No matter how many crayons you pass out in a single day to each student at least one will end up with a color missing before the end of one project.

Squeeze Glue

The paradox of proper bottle-squeeze-to-object ratio when using Elmer's glue is something Kindergartners (and some adults) may never know.

Knowing Oneself

While he was standing in line to sign in I asked a student how he was doing today. He looked at me as though I had asked him to explain Einstein's Theory of Relativity and said, "I don't know."



As much as parents would like to think their children are the "good, clean" ones a substantial additive to a Kindergartner's diet is their boogers.

Internal Dissonanace

While passing out copies of a story we had just read a student took a paper from my hand and said, "My mom won't get me a dog." And then he walked away. No explanation. Completely unrelated to anything. Sometimes you just have to talk about what's bothering you.


Leaps in Logic

A Kindergartner can lose a crayon in under one second. A Kindergartner can lose a sharpened pencil in the trip back to the table. A Kindergartner's parents believe their child is incapable of losing homework.


Sharing any detail of one's life is a welcome invitation for anyone else to air the entire family's dirty laundry for all peers to here. There is no shame. There are no scruples. When in doubt, know this: your child's Kindergarten teacher knows just as much as you hope she doesn't.

A Lesson in Management

Boss your own body.


The ringing of the bell is merely a suggestion of a time frame for a work period.

Eyewitness Accounts

The difference between "telling" and "tattle telling" is whether or not the teller is the party at fault.

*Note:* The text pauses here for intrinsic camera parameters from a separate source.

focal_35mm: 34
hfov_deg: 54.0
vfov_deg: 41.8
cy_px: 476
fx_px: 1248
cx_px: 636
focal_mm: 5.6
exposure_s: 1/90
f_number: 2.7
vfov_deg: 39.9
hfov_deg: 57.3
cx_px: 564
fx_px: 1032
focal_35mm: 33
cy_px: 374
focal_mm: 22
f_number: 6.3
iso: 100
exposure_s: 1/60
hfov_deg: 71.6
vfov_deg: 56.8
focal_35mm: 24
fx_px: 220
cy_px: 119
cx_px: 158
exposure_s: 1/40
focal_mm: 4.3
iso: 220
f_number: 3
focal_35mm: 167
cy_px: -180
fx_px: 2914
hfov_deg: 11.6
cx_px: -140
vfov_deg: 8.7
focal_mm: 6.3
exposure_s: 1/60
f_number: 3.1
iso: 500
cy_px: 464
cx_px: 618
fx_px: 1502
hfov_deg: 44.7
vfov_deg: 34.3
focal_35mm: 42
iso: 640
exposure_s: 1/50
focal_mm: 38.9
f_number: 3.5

Rug-time is the time dedicated to putting fingers in any easily accessible--and some not-so accessible--orifices of the body.


Theory of Relativity

Teacher's version of "hurry" and Kindergartners' version of "hurry" are foreign to one another.

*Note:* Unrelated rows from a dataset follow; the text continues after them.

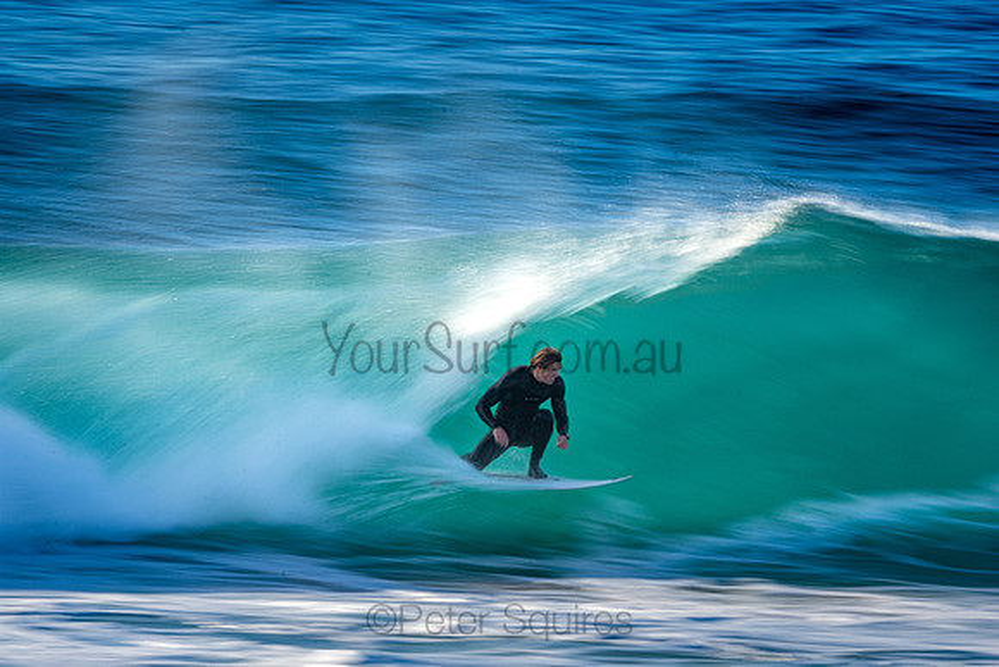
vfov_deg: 1.8
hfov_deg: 2.7
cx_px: 500
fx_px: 20816
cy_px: 334
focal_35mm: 750
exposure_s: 1/25
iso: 100
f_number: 22
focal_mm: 500
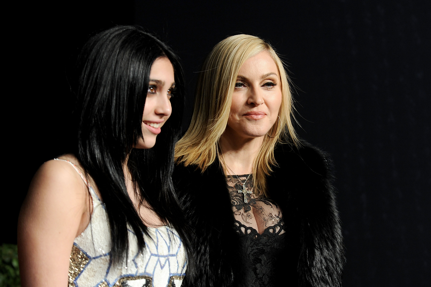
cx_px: 216
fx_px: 1496
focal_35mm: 125
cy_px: 144
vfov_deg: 11.0
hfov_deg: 16.4
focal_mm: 125
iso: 640
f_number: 3.5
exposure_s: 1/250
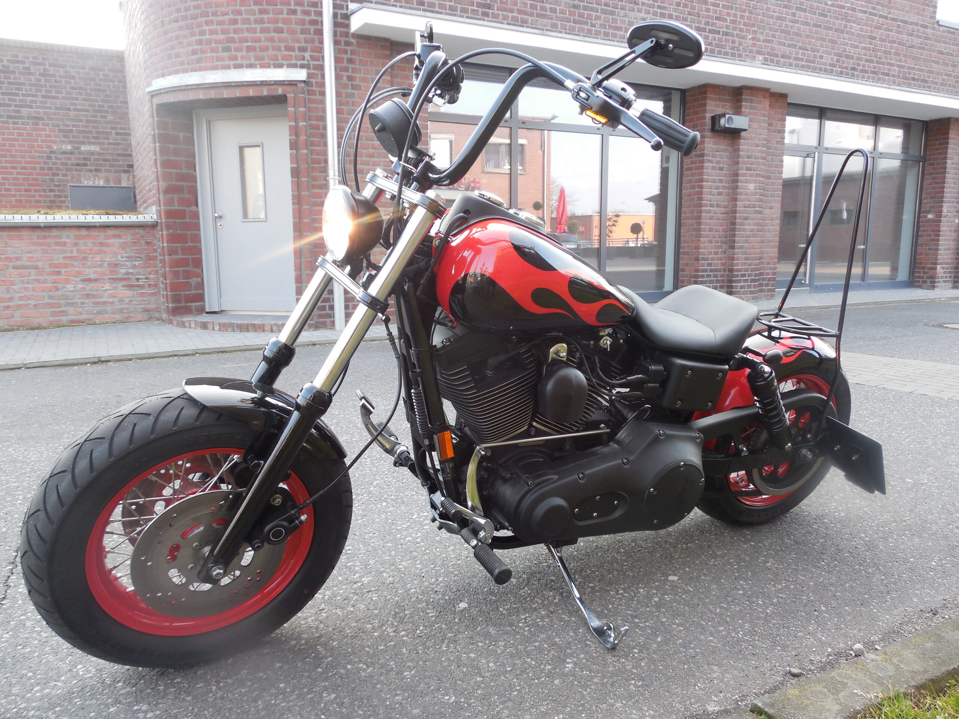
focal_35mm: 25
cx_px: 480
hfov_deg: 69.4
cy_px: 360
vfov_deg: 54.9
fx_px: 693
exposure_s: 1/60
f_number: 3.3
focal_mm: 4.5
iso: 125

Whenever a new object is introduced into the classroom all students must observe, touch, smell, and sometimes taste the new item to become familiar with it. Kindergartners are the masters of sensory learning. The only skill they need to work on is listening.

Warming Up Vocalizers

Any break in the day's routine is cause for fully-belted bursts into song.


Cupcake Glory

Refined sugar, n. fr-AWHS-ting
1. bribe,
2. nectar of life, 
3. root of all post-consumption misbehavior


The most profound compliment in the life of a child is how great an artist s/he is.

Birthday Cards

If a Kindergartner is making a birthday card for another individual the birthday card maker's name will appear more prominent than the receiver. It's all about artistic recognition.

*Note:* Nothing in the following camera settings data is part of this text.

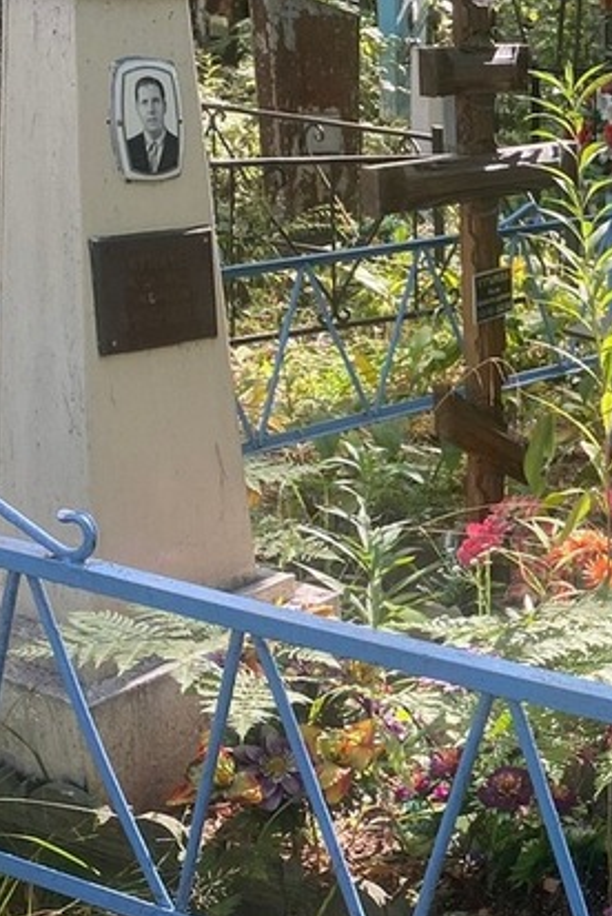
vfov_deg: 30.0
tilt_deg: -16.2
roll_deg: -1.8
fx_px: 1706
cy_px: 517
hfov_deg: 18.1
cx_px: 918
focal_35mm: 67
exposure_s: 1/121
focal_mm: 4.25
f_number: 1.8
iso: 40
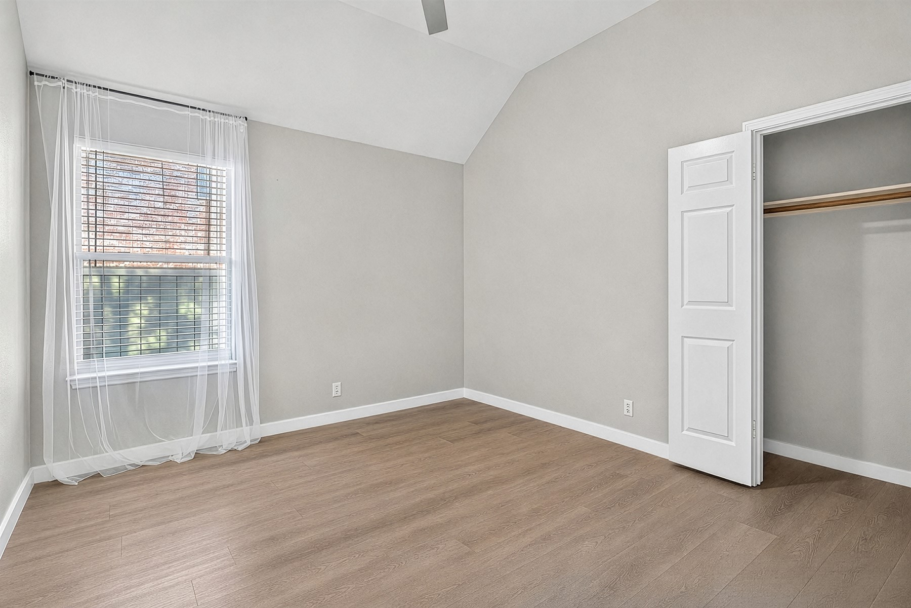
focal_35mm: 17
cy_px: 304
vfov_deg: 70.4
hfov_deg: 93.3
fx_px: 430
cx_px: 456
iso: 100
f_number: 4
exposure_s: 1/6
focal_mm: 17
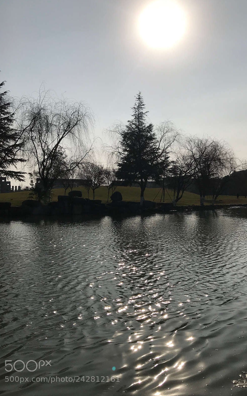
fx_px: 323
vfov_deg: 62.9
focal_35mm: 30
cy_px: 199
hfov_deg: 41.7
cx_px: 139
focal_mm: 3.99
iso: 25
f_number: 1.8
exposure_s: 1/13699
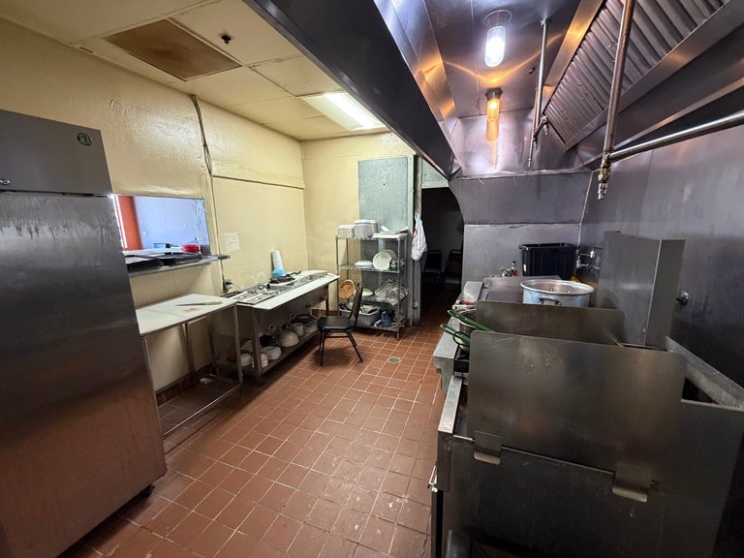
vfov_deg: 85.7
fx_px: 301
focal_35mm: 14
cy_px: 279
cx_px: 372
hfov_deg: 102.1
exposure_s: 1/60
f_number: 2.2
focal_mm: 2.22
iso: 400
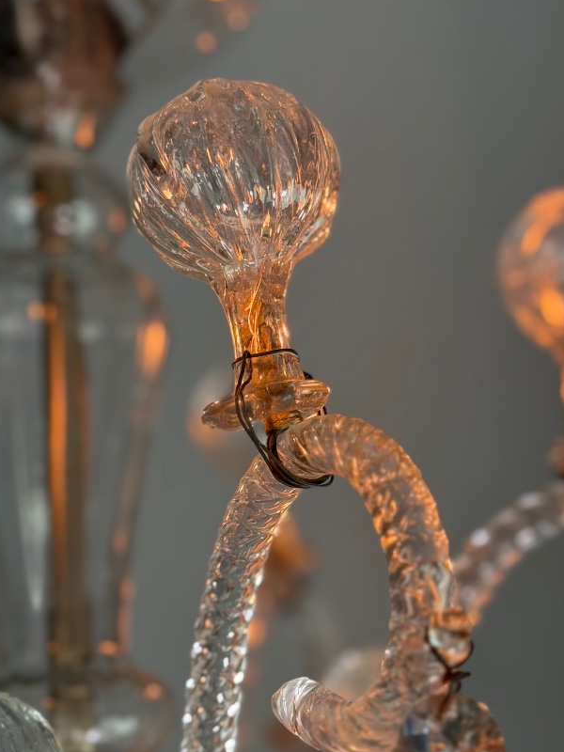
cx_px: 297
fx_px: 1564
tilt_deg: +11.3
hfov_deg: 20.4
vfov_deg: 27.0
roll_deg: +1.6
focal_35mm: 72
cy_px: 395
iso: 200
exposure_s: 1/100
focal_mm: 6.76
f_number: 1.78
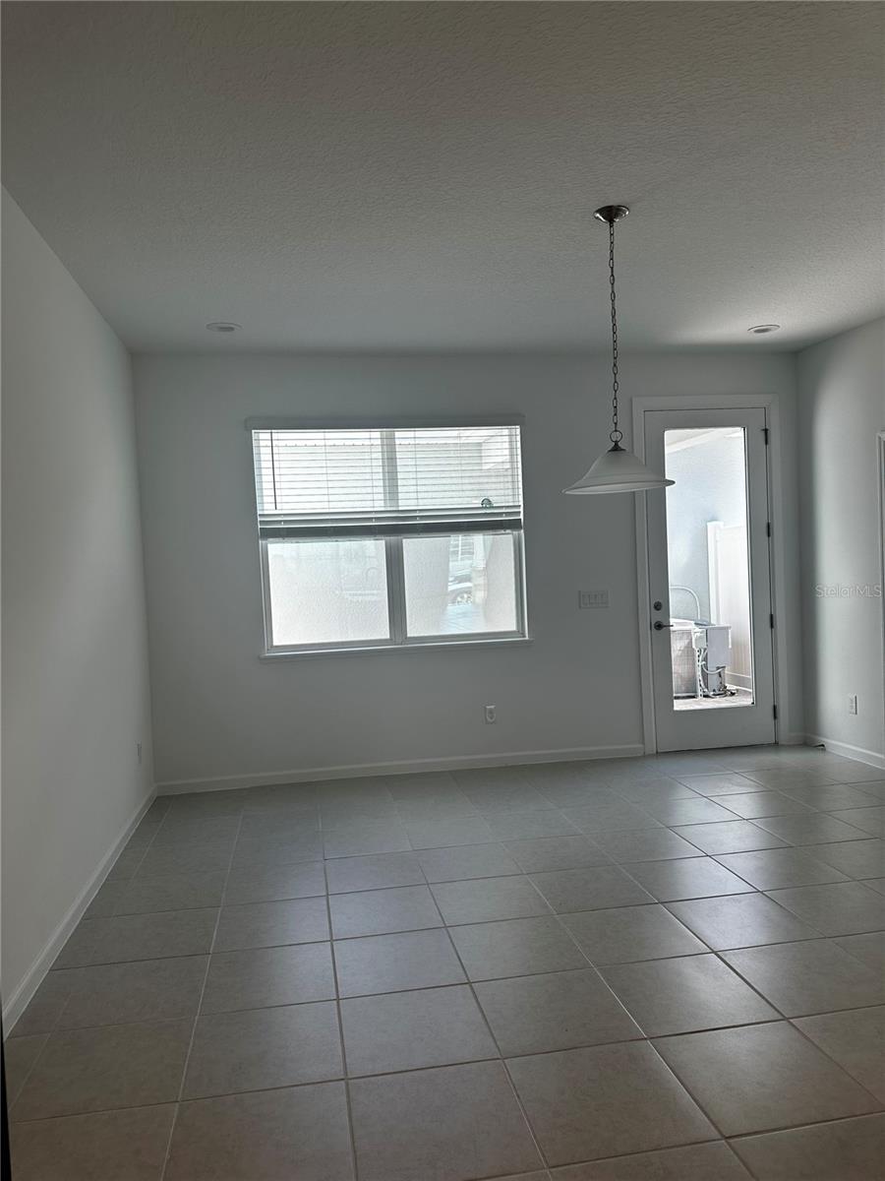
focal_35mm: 24
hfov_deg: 56.8
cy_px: 590
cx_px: 442
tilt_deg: -1.5
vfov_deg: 71.6
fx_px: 818
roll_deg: +1.2
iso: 80
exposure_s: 1/264
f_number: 1.78
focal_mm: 6.86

Diversity is who sits on the blue row and who sits on the red row.

Right, Left, or Both

My right hand and my teacher's right hand are not the same right hand when it comes to reciting the Pledge of Allegiance.

Distinguishing Details

Gender is relative."This is my Aunt. His name is Muffin."


Global Awareness

The biggest question of the life of a five-year-old: "Am I 'Star of the Day' today?"

Clothing: Optional

Staying dressed is like snatching a snake out of water--it takes a lot of skill and a lot of failed attempts.

Being a Good Friend

It is not being a good friend to hit the kid standing next to you in "the private."


Understanding Learning

This one was too priceless. "I don't like early out Wednesdays because we don't get to learn as much."

Space in Distance

Walking a half mile when you are five feels like ten miles, and it's impossible to keep the line from spreading to a city block.

Learning Curve on a Straight Line

Making random color patterns while staying inside the lines is harder than it looks.

Quality of Life

Naps always make everything better.

Matrimony & Procreation

I was told by a kindergartner, "You could still have kids. You have to get married. Just find a guy to ask you, then ask him if it's ok."